ObservationRecipe

Warning

To enable this extension, use using ClimaAnalysis or import ClimaAnalysis.

When handling weather and climate data, it can be tedious and error-prone when setting up the observation for calibration with EnsembleKalmanProcesses (or EKP for short). As such, ClimaCalibrate provides recipes for setting up observations consisting of samples, noise covariances, names, and metadata.

How do I use this to set up observation for calibration with EKP?

All functions assume that any data preprocessing is done with ClimaAnalysis.

Covariance Estimators

There are currently two covariance estimators, SeasonalDiagonalCovariance and SVDplusDCovariance, which are subtypes of AbstractCovarianceEstimator. SeasonalDiagonalCovariance approximates the observation noise covariance as a diagonal of variances across all the seasons for each observation, neglecting correlations between points. SVDplusDCovariance additionally approximates the correlations between points from, often limited, time series observations.

Necessary data preprocessing

The OutputVars should represent time series data of summary statistics. For example, to compute seasonal averages of a OutputVar, one can use ClimaAnalysis.average_season_across_time, which will produce a OutputVar that can be used with either SeasonalDiagonalCovariance or SVDplusDCovariance.

import ClimaAnalysis

obs_var = ClimaAnalysis.OutputVar(
    "precip.mon.mean.nc",
    "precip",
    new_start_date = start_date,
    shift_by = Dates.firstdayofmonth,
)

# -- preprocessing for units, times, grid, etc. --

seasonal_averages = ClimaAnalysis.average_season_across_time(obs_var)

Observation

After preprocessing the OutputVars so that they represent time series data of summary statistics, one can use set up an EKP.observation as shown below.

import ClimaAnalysis
import EnsembleKalmanProcesses as EKP
import ClimaCalibrate
import ClimaCalibrate.ObservationRecipe

# Vars are OutputVars preprocessed to ensure consistent units, times,
# and grid as the diagonstics produced from the model.
# In this example, we want to calibrate with seasonal averages, so we use
# ClimaAnalysis.average_season_across_time
vars = ClimaAnalysis.average_season_across_time.(vars)

# We want the covariance matrix to be Float32, so we change it here.
vars = ObservationRecipe.change_data_type.(vars, Float32)

# We choose SVDplusDCovariance. We need to supply the start and end dates of
# the samples with `sample_date_ranges`. To do this, we can use the function
# below. In this example, the dates in `vars` are all the same.

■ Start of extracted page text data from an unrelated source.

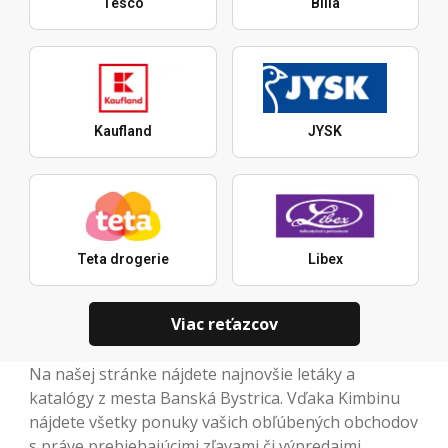
Tesco
Billa
Kaufland
JYSK
Teta drogerie
Libex
Viac reťazcov
Na našej stránke nájdete najnovšie letáky a
katalógy z mesta Banská Bystrica. Vďaka Kimbinu
nájdete všetky ponuky vašich obľúbených obchodov
s práve prebiehajúcimi zľavami či výpredajmi.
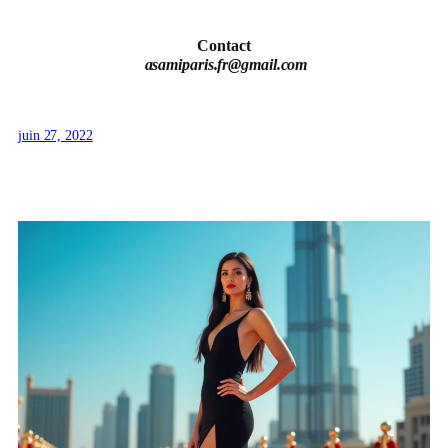
Contact
asamiparis.fr@gmail.com
juin 27, 2022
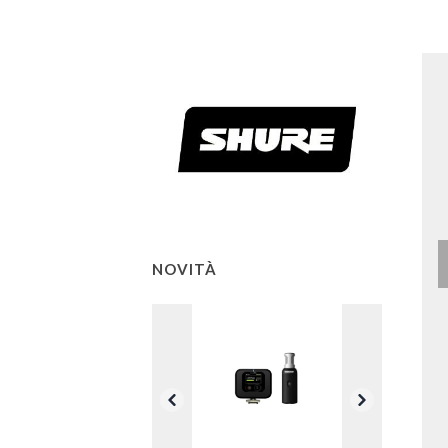
NOVITÀ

For debugging,
# it is helpful to use `ClimaAnalysis.dates(var)`.
sample_date_ranges =
    ObservationRecipe.seasonally_aligned_yearly_sample_date_ranges(first(vars))
covar_estimator = SVDplusDCovariance(
    sample_date_ranges,
    model_error_scale = Float32(0.05),
    regularization = Float32(1e-6),
)

# Finally, we form the observation
start_date = sample_date_ranges[1][1]
end_date = sample_date_ranges[1][2]
obs = ObservationRecipe.observation(
    covar_estimator,
    vars,
    start_date = start_date,
    end_date = end_date,
)

Frequently asked questions

Q: I need to compute g_ensemble and I do not know how the data of the OutputVars is flattened.

A: When forming the sample, the data in a OutputVar is flattened using ClimaAnalysis.flatten. See ClimaAnalysis.flatten in the ClimaAnalysis documentation for more information. The order of the variables in the observation is the same as the order of the OutputVars when creating the EKP.Observation using ObservationRecipe.observation.

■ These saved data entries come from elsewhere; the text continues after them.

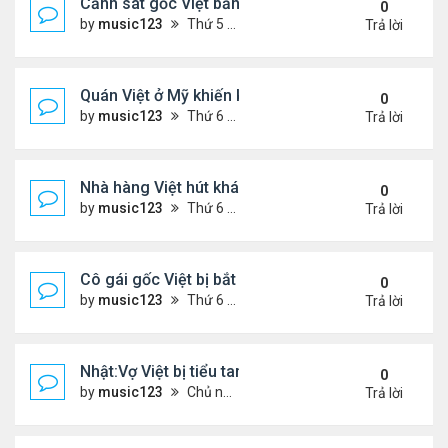
Cảnh sát gốc Việt bắn nạn nhân khiến bị liệt toàn 
0
by
music123
Thứ 5 Tháng 11 13, 2025 2:21 pm
Trả lời
Quán Việt ở Mỹ khiến khách đặt hàng trước cả thá
0
by
music123
Thứ 6 Tháng 11 07, 2025 7:42 pm
Trả lời
Nhà hàng Việt hút khách ở Đức
0
by
music123
Thứ 6 Tháng 11 07, 2025 7:38 pm
Trả lời
Cô gái gốc Việt bị bắt sau vụ xả súng ..
0
by
music123
Thứ 6 Tháng 11 07, 2025 7:33 pm
Trả lời
Nhật:Vợ Việt bị tiểu tam sát hại thê thảm
0
by
music123
Chủ nhật Tháng 11 02, 2025 6:36 pm
Trả lời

Q: How do I handle NaNs in the OutputVars so that there are no NaNs in the sample and covariance matrix?

A: NaNs should be handled when preprocessing the data. In some cases, there will be NaNs in the data (e.g. calibrating with data that is valid only over land). In these cases, the functions for making observations will automatically remove NaNs from the data. It is important to ensure that across the time slices, the NaNs appear in the same coordinates of the non-temporal dimensions. For example, if the quantity is defined over the dimensions longitude, latitude, and time, then any slice of the data at a particular longitude and latitude should either only contain NaNs or no NaNs at all.

Q: How is the name of the observation determined?

A: The name of the observation is determined by the short name in the attributes of the OutputVar. If there are multiple OutputVars, then the name is all the short names separated by semicolons. If no short name is found, then the name will be nothing.

Q: What is regularization and model_error_scale when making a covariance matrix?

A: The model error scale and regularization terms are used to inflate the diagonal of the observation covariance matrix to reflect estimates of measurement error. You can add a fixed percentage inflation of the noise due to the model error to the covariance matrix with the model_error_scale keyword argument. Additionally, to prevent very small variance along the diagonal of the covariance matrix, you can add a regularization with the regularization keyword argument.